PALU, Indonesia (BP) — Baptist Global Response is assessing needs on Indonesia’s Sulawesi island after a magnitude 7.5 earthquake and tsunami Sept. 28 killed at least 1,200 people, with the death toll expected to rise. More than 1.5 million people have been affected, according to initial reports.
Volunteers prepared a mass grave for 1,300 in the hills above hard-hit Palu, Indonesia, the BBC reported, and decomposition forced at least one local hospital to begin burying bodies before relatives could pick up remains of their loved ones. The main airport in Palu was damaged, landsides have blocked roads and power outages are widespread.
“Getting assessment teams into the area will be difficult,” Pat Melancon, BGR’s Asia Rim area director, told Baptist Press from his base in Thailand. “Because of the location of the earthquake and tsunami, the availability of relief supplies is going to be severely limited. Most of those supplies are probably going to be arriving by boat.”
Indonesian President Joko Widodo said Sept. 30 Indonesia will accept international help, according to media reports. Yet historically, Indonesia, the world’s largest Muslim nation, has reportedly been resistant to outside help, fearing international influence could dilute Islam in the country.

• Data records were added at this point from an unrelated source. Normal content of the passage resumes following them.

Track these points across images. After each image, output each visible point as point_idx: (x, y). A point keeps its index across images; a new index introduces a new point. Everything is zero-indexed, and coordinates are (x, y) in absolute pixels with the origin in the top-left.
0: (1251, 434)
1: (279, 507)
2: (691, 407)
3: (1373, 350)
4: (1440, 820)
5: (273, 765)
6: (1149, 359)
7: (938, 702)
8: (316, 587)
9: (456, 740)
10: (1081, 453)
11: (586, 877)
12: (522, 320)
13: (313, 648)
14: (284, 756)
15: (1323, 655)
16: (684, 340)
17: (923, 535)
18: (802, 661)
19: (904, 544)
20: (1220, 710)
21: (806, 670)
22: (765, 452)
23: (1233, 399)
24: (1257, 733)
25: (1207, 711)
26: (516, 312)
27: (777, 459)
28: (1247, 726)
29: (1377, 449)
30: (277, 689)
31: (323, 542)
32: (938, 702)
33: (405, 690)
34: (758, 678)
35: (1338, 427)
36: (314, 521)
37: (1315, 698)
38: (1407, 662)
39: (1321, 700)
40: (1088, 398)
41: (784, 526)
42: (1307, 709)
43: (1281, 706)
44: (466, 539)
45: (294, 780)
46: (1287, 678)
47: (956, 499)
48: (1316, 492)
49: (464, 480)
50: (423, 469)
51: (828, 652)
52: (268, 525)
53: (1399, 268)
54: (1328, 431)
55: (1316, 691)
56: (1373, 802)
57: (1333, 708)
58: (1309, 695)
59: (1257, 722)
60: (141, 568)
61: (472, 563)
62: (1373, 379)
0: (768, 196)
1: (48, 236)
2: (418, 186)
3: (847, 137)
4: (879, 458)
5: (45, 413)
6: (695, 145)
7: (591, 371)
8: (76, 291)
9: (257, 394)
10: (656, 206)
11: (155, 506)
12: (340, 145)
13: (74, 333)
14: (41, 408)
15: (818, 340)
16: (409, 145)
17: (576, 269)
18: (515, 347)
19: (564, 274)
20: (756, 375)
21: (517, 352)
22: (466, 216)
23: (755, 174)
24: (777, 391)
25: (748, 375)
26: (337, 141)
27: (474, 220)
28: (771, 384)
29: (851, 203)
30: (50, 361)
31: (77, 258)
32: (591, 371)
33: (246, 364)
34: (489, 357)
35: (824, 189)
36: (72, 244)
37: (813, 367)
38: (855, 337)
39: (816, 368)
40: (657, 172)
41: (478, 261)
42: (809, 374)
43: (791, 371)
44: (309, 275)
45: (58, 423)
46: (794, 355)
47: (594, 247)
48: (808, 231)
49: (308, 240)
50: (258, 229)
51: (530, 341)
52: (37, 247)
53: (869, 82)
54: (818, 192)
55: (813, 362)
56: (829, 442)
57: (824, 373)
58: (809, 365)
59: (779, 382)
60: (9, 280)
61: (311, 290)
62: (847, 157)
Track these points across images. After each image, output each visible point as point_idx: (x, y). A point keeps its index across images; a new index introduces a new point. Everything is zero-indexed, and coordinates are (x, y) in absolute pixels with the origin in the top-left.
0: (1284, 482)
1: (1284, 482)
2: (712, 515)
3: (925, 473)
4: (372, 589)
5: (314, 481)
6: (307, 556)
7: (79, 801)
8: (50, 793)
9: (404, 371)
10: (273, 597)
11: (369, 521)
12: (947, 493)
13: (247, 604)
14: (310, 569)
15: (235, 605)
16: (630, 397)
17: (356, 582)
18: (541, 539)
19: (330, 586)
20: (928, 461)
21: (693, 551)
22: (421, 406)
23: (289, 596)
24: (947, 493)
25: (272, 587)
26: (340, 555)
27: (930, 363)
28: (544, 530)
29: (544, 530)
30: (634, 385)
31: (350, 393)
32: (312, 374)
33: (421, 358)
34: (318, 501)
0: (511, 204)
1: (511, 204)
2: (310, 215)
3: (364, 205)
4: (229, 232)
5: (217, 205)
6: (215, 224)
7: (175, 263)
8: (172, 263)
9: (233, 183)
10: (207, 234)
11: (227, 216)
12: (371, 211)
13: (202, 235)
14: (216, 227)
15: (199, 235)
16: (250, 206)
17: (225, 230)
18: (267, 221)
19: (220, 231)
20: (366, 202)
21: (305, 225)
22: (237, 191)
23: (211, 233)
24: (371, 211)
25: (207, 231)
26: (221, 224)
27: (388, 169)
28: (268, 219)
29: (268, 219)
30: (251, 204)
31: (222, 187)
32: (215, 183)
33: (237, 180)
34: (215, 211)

Indonesia’s 260 million people are 87 percent Muslim, 7 percent Protestant and 3 percent Roman Catholic, according to data from the U.S. Central Intelligence Agency.
BGR executive director Jeff Palmer told BP BGR is “talking to some local partners in the area” and hoping “to get in for a good assessment and to be able to respond through” local partners.
While it is too early to determine the precise needs in Sulawesi, Palmer said, the main needs after similar disasters have been food, water, sanitation and hygiene kits and temporary shelter for affected residents.
Media outlets have reported looting in Sulawesi for food, water and fuel. Police are escorting aid convoys to prevent supplies from being stolen.
Melancon requested prayer for a “thorough” and “accurate” assessment of needs; “that the national partners who have been impacted would be able to respond”; and “that supplies would be available.”
BGR is not a Southern Baptist Convention entity, but partners with Southern Baptists in meeting global human needs and undergirded by those who give through their local churches to the Cooperative Program and to the Southern Baptist Global Hunger Relief fund.